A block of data
** Start **

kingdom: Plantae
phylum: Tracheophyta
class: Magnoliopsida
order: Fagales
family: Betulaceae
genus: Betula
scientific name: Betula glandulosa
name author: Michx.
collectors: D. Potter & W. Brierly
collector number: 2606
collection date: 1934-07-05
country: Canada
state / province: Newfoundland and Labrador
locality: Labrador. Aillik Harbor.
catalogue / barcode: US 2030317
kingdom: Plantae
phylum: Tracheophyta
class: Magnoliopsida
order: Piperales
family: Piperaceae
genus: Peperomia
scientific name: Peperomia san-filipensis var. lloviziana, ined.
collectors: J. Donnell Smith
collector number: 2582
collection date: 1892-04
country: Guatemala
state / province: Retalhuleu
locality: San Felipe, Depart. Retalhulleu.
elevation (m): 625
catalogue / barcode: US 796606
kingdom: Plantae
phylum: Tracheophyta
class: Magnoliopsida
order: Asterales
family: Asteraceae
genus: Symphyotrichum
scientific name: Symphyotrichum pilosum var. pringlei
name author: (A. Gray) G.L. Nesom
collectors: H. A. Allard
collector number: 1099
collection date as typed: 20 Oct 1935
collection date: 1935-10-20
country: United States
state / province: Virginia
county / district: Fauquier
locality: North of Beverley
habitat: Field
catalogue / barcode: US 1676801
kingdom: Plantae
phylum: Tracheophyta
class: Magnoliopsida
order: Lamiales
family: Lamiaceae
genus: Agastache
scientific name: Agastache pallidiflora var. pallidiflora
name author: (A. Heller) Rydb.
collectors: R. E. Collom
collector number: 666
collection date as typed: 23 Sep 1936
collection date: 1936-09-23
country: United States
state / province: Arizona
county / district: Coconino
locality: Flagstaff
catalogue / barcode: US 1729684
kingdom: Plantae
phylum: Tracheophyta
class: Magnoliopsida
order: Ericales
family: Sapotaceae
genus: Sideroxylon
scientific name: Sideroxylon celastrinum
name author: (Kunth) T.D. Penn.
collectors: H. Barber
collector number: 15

** End **

Convert every line of the records above into a JSON list of strings, one string per line, skipping any blank lines.

» The output
[
  "kingdom: Plantae",
  "phylum: Tracheophyta",
  "class: Magnoliopsida",
  "order: Fagales",
  "family: Betulaceae",
  "genus: Betula",
  "scientific name: Betula glandulosa",
  "name author: Michx.",
  "collectors: D. Potter & W. Brierly",
  "collector number: 2606",
  "collection date: 1934-07-05",
  "country: Canada",
  "state / province: Newfoundland and Labrador",
  "locality: Labrador. Aillik Harbor.",
  "catalogue / barcode: US 2030317",
  "kingdom: Plantae",
  "phylum: Tracheophyta",
  "class: Magnoliopsida",
  "order: Piperales",
  "family: Piperaceae",
  "genus: Peperomia",
  "scientific name: Peperomia san-filipensis var. lloviziana, ined.",
  "collectors: J. Donnell Smith",
  "collector number: 2582",
  "collection date: 1892-04",
  "country: Guatemala",
  "state / province: Retalhuleu",
  "locality: San Felipe, Depart. Retalhulleu.",
  "elevation (m): 625",
  "catalogue / barcode: US 796606",
  "kingdom: Plantae",
  "phylum: Tracheophyta",
  "class: Magnoliopsida",
  "order: Asterales",
  "family: Asteraceae",
  "genus: Symphyotrichum",
  "scientific name: Symphyotrichum pilosum var. pringlei",
  "name author: (A. Gray) G.L. Nesom",
  "collectors: H. A. Allard",
  "collector number: 1099",
  "collection date as typed: 20 Oct 1935",
  "collection date: 1935-10-20",
  "country: United States",
  "state / province: Virginia",
  "county / district: Fauquier",
  "locality: North of Beverley",
  "habitat: Field",
  "catalogue / barcode: US 1676801",
  "kingdom: Plantae",
  "phylum: Tracheophyta",
  "class: Magnoliopsida",
  "order: Lamiales",
  "family: Lamiaceae",
  "genus: Agastache",
  "scientific name: Agastache pallidiflora var. pallidiflora",
  "name author: (A. Heller) Rydb.",
  "collectors: R. E. Collom",
  "collector number: 666",
  "collection date as typed: 23 Sep 1936",
  "collection date: 1936-09-23",
  "country: United States",
  "state / province: Arizona",
  "county / district: Coconino",
  "locality: Flagstaff",
  "catalogue / barcode: US 1729684",
  "kingdom: Plantae",
  "phylum: Tracheophyta",
  "class: Magnoliopsida",
  "order: Ericales",
  "family: Sapotaceae",
  "genus: Sideroxylon",
  "scientific name: Sideroxylon celastrinum",
  "name author: (Kunth) T.D. Penn.",
  "collectors: H. Barber",
  "collector number: 15"
]